È stato già avviato un confronto con NapoliServizi e chiesto aiuto a Invimit. Tra le ipotesi un fondo dedicato dentro il portafoglio della Sgr di Stato, come avviene per Roma, Venezia, Milano, Torino. Coinvolti anche Cassa Depositi e Prestiti e Acer.

Partecipate, gestione ai privati

Le partecipate saranno riorganizzate, in particolare mobilità e igiene urbana. “Non sono escluse collaborazioni con enti e società specializzate”. Nessuna privatizzazione. Ma “affidamenti in gestione”, magari anche con società pubbliche nazionali o locali.

Transazioni tombali con i creditori

C’è poi il piano di transazioni tombali, saldo e stralcio, verso i creditori commerciali a cui sarà riconosciuto un valore tra il 40 e l’80% in ragione dell’anzianità del credito. Chi non partecipa alla transazione perderà il diritto al credito.

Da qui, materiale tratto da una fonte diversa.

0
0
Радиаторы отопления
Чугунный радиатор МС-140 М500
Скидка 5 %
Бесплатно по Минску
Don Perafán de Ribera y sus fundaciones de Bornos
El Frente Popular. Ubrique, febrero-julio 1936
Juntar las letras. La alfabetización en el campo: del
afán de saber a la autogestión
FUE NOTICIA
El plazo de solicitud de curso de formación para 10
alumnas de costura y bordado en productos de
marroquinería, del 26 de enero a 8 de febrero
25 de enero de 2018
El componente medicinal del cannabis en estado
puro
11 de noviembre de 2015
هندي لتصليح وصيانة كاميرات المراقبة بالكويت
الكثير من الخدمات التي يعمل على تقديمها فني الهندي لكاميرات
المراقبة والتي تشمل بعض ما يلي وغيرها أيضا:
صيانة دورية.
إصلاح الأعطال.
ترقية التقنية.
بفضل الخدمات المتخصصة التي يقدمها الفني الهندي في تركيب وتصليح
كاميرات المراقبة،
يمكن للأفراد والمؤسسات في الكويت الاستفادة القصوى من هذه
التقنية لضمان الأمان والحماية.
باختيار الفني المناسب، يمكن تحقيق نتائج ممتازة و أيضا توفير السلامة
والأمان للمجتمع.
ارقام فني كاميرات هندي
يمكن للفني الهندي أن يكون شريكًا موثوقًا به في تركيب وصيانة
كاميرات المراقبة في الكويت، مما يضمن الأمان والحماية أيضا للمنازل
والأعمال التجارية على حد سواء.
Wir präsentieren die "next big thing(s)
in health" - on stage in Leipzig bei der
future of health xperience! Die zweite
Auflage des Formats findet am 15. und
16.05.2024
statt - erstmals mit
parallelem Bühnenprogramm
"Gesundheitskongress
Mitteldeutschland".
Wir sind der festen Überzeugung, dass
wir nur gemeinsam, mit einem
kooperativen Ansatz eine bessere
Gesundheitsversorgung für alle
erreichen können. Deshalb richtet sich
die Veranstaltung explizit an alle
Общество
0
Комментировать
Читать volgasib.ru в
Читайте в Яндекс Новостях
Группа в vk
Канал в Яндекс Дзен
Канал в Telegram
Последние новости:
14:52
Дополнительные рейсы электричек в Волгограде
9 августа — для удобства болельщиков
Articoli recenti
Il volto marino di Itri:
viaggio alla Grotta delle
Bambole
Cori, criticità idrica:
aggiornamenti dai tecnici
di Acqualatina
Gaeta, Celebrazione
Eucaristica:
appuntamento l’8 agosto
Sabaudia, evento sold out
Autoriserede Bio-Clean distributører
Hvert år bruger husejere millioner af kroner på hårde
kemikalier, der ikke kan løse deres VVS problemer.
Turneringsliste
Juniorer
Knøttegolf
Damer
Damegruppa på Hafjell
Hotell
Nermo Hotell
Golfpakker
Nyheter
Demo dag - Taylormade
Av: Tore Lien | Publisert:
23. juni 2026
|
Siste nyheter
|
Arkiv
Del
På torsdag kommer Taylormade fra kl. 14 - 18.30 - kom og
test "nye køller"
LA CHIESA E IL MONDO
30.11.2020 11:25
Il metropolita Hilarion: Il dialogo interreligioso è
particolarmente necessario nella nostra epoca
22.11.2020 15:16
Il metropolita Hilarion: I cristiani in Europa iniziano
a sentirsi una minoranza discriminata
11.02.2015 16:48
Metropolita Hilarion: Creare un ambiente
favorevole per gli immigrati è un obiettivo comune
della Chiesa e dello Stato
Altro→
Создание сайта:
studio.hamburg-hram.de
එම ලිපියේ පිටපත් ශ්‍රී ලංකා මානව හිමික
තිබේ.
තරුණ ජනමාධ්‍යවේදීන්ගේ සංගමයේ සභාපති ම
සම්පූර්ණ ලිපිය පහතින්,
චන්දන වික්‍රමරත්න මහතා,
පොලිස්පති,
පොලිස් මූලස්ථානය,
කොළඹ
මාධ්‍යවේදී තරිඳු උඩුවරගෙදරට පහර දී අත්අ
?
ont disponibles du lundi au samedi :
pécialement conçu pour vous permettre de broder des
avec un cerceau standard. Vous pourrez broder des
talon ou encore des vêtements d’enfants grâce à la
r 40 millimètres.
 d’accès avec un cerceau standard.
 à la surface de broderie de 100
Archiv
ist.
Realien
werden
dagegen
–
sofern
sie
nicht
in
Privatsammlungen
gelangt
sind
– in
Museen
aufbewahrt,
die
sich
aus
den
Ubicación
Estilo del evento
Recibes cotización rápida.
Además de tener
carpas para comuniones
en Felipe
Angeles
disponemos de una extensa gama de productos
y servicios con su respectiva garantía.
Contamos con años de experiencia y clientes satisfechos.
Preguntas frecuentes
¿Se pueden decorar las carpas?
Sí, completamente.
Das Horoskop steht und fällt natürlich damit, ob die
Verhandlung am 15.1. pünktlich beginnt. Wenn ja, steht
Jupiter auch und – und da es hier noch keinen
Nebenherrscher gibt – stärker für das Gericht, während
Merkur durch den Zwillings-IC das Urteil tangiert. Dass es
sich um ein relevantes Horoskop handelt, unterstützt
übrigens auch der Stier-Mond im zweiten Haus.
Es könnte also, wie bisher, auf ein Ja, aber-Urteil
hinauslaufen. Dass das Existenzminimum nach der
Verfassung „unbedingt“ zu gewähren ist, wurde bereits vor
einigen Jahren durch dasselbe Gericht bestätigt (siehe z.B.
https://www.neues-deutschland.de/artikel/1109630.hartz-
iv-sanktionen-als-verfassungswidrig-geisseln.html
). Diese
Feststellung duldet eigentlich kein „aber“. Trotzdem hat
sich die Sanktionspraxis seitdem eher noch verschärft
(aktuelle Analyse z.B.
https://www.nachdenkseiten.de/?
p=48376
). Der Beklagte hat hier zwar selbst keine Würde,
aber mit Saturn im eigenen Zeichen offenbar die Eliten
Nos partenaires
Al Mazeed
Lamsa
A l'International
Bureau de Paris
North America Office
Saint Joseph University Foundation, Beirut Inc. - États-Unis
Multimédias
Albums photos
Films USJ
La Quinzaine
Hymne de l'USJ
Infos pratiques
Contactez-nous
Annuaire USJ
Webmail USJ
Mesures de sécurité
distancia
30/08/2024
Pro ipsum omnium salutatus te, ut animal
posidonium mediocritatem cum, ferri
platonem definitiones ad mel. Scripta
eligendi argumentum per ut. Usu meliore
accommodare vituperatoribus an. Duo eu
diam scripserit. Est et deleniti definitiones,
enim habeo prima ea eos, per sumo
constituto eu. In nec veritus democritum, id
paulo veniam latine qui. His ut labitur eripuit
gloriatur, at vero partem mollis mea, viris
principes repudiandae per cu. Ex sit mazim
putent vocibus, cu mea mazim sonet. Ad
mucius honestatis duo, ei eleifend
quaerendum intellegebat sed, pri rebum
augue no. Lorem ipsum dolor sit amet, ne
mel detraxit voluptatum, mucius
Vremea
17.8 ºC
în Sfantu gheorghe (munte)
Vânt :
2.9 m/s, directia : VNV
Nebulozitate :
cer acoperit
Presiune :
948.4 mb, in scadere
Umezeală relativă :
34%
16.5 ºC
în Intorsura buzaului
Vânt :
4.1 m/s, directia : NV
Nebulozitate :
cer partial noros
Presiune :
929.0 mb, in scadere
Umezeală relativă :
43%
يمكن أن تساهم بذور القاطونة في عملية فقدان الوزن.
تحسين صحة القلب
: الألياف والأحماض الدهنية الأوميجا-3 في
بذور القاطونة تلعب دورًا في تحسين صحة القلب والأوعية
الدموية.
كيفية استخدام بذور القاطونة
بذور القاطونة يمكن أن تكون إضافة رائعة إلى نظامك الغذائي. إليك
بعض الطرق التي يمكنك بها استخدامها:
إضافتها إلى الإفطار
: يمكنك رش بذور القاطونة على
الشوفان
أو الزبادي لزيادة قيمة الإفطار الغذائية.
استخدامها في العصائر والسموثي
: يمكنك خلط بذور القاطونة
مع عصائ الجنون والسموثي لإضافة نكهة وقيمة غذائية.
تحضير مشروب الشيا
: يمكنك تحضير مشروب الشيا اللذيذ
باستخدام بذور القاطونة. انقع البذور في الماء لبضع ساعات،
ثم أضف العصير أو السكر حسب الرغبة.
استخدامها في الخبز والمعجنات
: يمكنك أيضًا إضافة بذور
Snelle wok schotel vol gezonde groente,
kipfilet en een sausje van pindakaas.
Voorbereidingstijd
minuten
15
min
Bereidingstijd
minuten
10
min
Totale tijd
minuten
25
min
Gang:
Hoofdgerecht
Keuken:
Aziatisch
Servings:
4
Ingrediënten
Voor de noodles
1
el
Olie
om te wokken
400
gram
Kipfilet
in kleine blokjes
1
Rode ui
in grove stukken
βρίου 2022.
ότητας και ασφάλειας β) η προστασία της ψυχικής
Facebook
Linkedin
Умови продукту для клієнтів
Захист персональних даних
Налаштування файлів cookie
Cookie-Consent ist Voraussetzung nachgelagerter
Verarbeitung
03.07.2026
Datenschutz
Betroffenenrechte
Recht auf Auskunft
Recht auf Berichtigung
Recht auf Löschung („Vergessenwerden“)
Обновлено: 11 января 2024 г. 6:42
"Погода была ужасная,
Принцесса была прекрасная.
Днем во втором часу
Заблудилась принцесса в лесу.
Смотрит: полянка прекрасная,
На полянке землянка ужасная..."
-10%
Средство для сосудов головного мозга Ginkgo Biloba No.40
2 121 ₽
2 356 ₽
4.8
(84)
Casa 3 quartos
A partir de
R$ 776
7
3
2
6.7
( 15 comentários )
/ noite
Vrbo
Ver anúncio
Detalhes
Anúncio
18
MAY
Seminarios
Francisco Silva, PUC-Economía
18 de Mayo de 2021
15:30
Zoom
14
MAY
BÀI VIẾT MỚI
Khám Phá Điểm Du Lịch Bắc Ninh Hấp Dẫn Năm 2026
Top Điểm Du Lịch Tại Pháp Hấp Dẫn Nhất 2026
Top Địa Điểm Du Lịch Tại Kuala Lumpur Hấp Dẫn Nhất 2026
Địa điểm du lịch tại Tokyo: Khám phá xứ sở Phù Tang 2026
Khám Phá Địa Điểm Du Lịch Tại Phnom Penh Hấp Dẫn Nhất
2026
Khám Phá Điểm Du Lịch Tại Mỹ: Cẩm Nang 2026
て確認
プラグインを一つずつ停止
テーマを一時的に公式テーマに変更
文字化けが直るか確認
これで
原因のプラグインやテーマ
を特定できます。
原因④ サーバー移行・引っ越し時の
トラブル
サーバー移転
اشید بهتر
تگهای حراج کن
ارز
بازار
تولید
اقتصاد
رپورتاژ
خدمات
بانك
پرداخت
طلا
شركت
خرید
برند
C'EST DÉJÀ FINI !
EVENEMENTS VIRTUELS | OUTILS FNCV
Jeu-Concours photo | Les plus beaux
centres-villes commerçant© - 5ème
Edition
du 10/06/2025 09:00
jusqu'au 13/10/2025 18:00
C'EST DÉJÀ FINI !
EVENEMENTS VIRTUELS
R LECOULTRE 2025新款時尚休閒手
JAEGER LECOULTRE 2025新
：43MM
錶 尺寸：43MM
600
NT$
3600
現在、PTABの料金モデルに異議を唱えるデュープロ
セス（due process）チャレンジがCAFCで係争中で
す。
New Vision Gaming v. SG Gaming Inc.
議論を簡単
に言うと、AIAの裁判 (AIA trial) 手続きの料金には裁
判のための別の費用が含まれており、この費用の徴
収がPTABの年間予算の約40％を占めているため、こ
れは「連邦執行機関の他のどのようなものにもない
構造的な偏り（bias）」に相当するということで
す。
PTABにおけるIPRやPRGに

Cosa succede se non si rispetta il piano

Ma cosa succede se il Comune di Napoli non rispetta il piano? Il Patto per Napoli sarà sottoposto a verifica semestralmente a partire da dicembre 2022 dalla commissione per la stabilità finanziaria insediata presso il Ministero dell’Interno. La inadempienza del piano comporta la perdita del contributo e la segnalazione alla Corte dei Conti, la quale dopo i primi due anni potrà applicare le norme del dissesto. Per il sindaco scatterà l’ineleggibilità.